How would you test a data warehouse?

I’ve been in our MI/BI team a while now, and it is all around data warehouses, databases and SQL. No web pages, no HTTPS, no APIs, just lots of SQL queries.

And it got me thinking, if you were put onto a project/team where you were testing data had been put into your database correctly, and that when reports are made to query that data, it was built correctly…

How would you test it?

Would you know where to start? Would you ask other testers in your team how they do it? What if you’re the only tester and don’t have that luxury?
Would you Google it, to try and understand, only to be confused by terms such as ETL, EDW, dimensional models, OLAP, data marts?

It then got me thinking, would a guide (or even course) onto what a data warehouse is, SQL fundamentals (as if you have never needed to query a database before, would you know how?), how you might test the report from the back-end compared to the front end and looking at the output, and so on.

For those of you who do MI/BI testing with a data warehouse, how did you get into it, and what keeps you with it? I know it is a niche area, but with data and reports on that data continuing to grow, it’s something I feel as testers we should be aware of, even if not able to use every day.

4 Likes

How would you test it?
Learn about the tools, about the data, about what it means, what it is used for, by what, how often, get some diagrams or re/create some flows, etc…
Get a mission: see some risks/problems and/or talk to the managers - is that something that would benefit or interest them?
Start looking for experiments and investigate for issues…

1 Like

First I would break down the different part and approach them differently. They typically contain three elements.
The first step is the producers. The product or services that produce the data. There typically need to be some kind of contract for the format of the data that is produced. Here you can test that the produced values correspond with the saved format in the data warehouse. That the different combination of values are read / stored correctly. And you can test resilience to errors, duplicates, updates.

The second step is typically aggregation, normalization and transformations where you take the produced data and reformat it to something that is more useful for reports. Similarly you can test these to see that it can handle different inputs and that no crucial parts are lost in transit. These typically also follows a specific contract.

For the most part I have personally recruited help from business people to actually look at the validity of the reports. Mainly because in the solutions I have worked with have allowed for a lot of customizations (another area that you can test in itself). I found it faster for the account managers to have a look if the important information is retained in the reports instead of trying to understand all different usages.

Then as with all things all the terminology and tools you need to learn and understand for you to be able to test here is something you need to acquire. Some of it is BI inherent and a lot of it is business / domain specific too.

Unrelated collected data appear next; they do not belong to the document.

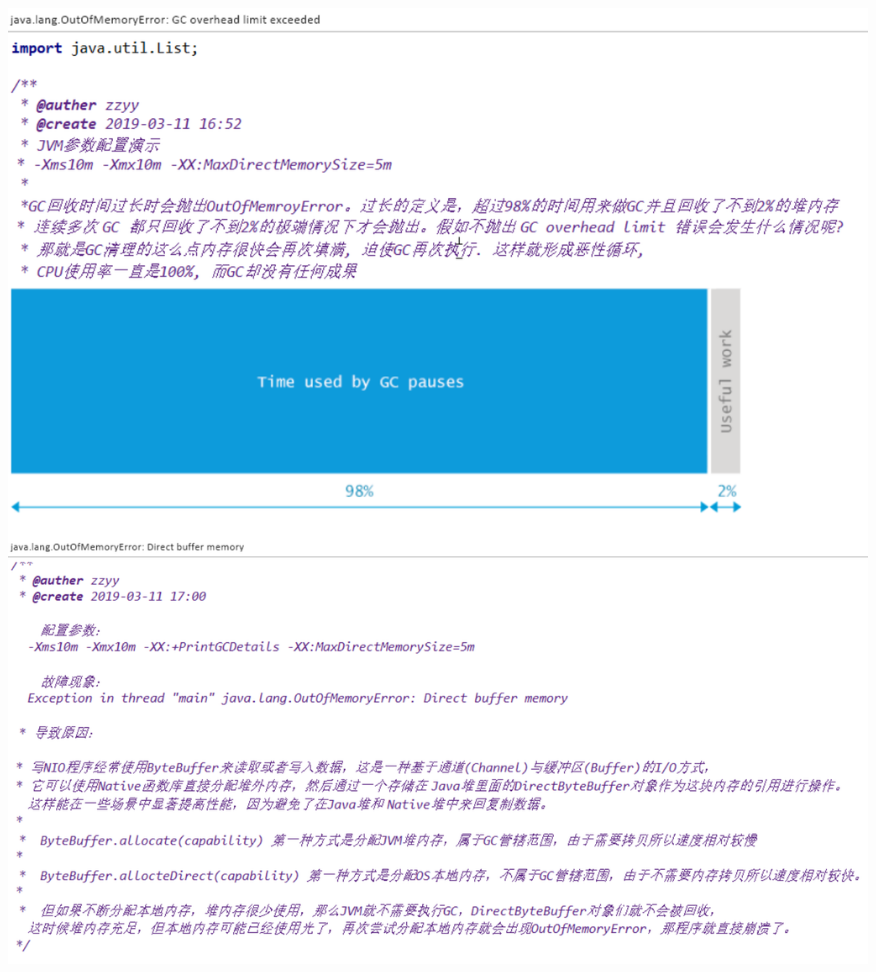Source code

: ![image-20210521155304623](images/image-20210521155304623.png)

![image-20210521160004991](images/image-20210521160004991.png)
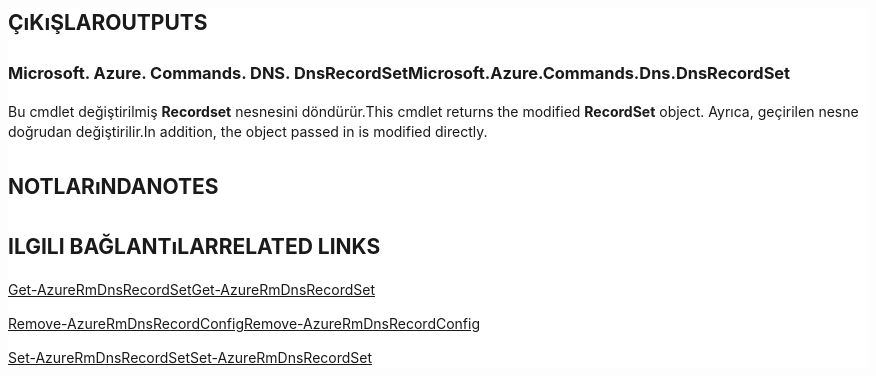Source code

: ## <span data-ttu-id="6979e-172">ÇıKıŞLAR</span><span class="sxs-lookup"><span data-stu-id="6979e-172">OUTPUTS</span></span>

### <span data-ttu-id="6979e-173">Microsoft. Azure. Commands. DNS. DnsRecordSet</span><span class="sxs-lookup"><span data-stu-id="6979e-173">Microsoft.Azure.Commands.Dns.DnsRecordSet</span></span>
<span data-ttu-id="6979e-174">Bu cmdlet değiştirilmiş **Recordset** nesnesini döndürür.</span><span class="sxs-lookup"><span data-stu-id="6979e-174">This cmdlet returns the modified **RecordSet** object.</span></span>
<span data-ttu-id="6979e-175">Ayrıca, geçirilen nesne doğrudan değiştirilir.</span><span class="sxs-lookup"><span data-stu-id="6979e-175">In addition, the object passed in is modified directly.</span></span>

## <span data-ttu-id="6979e-176">NOTLARıNDA</span><span class="sxs-lookup"><span data-stu-id="6979e-176">NOTES</span></span>

## <span data-ttu-id="6979e-177">ILGILI BAĞLANTıLAR</span><span class="sxs-lookup"><span data-stu-id="6979e-177">RELATED LINKS</span></span>

[<span data-ttu-id="6979e-178">Get-AzureRmDnsRecordSet</span><span class="sxs-lookup"><span data-stu-id="6979e-178">Get-AzureRmDnsRecordSet</span></span>](./Get-AzureRmDnsRecordSet.md)

[<span data-ttu-id="6979e-179">Remove-AzureRmDnsRecordConfig</span><span class="sxs-lookup"><span data-stu-id="6979e-179">Remove-AzureRmDnsRecordConfig</span></span>](./Remove-AzureRmDnsRecordConfig.md)

[<span data-ttu-id="6979e-180">Set-AzureRmDnsRecordSet</span><span class="sxs-lookup"><span data-stu-id="6979e-180">Set-AzureRmDnsRecordSet</span></span>](./Set-AzureRmDnsRecordSet.md)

Finally another great pattern here if available to you is self referencing data. If a producer produces a steady stream of related data at a specific interval and you can control the reference or id call it “stream_5min_entry1”. Or if a combination have omitted all optional values “all_optional_omitted”. Or “data_1030_15” if it was produced 10:30 and the value was 15. This helps a lot with trying to figure out if the data is retained in transformations or in any validation of values.

1 Like

I think with data warehouses, data lakes, and all things data related are still pretty ignored on the side of actual “testing” and validation. To this day a lot of companies do not have a concept of data lineage or data provenance. If the data consumers know the data well they can have a sense of whether it is correct or not. However, the task is too big for one QA person. There are a lot of tools coming online in the market to begin to tackle all this stuff in various ways. It comes down to a pipeline testing and validation issue.

The question to me becomes, what can be done to stop this being ignored?

Is it painful enough for businesses?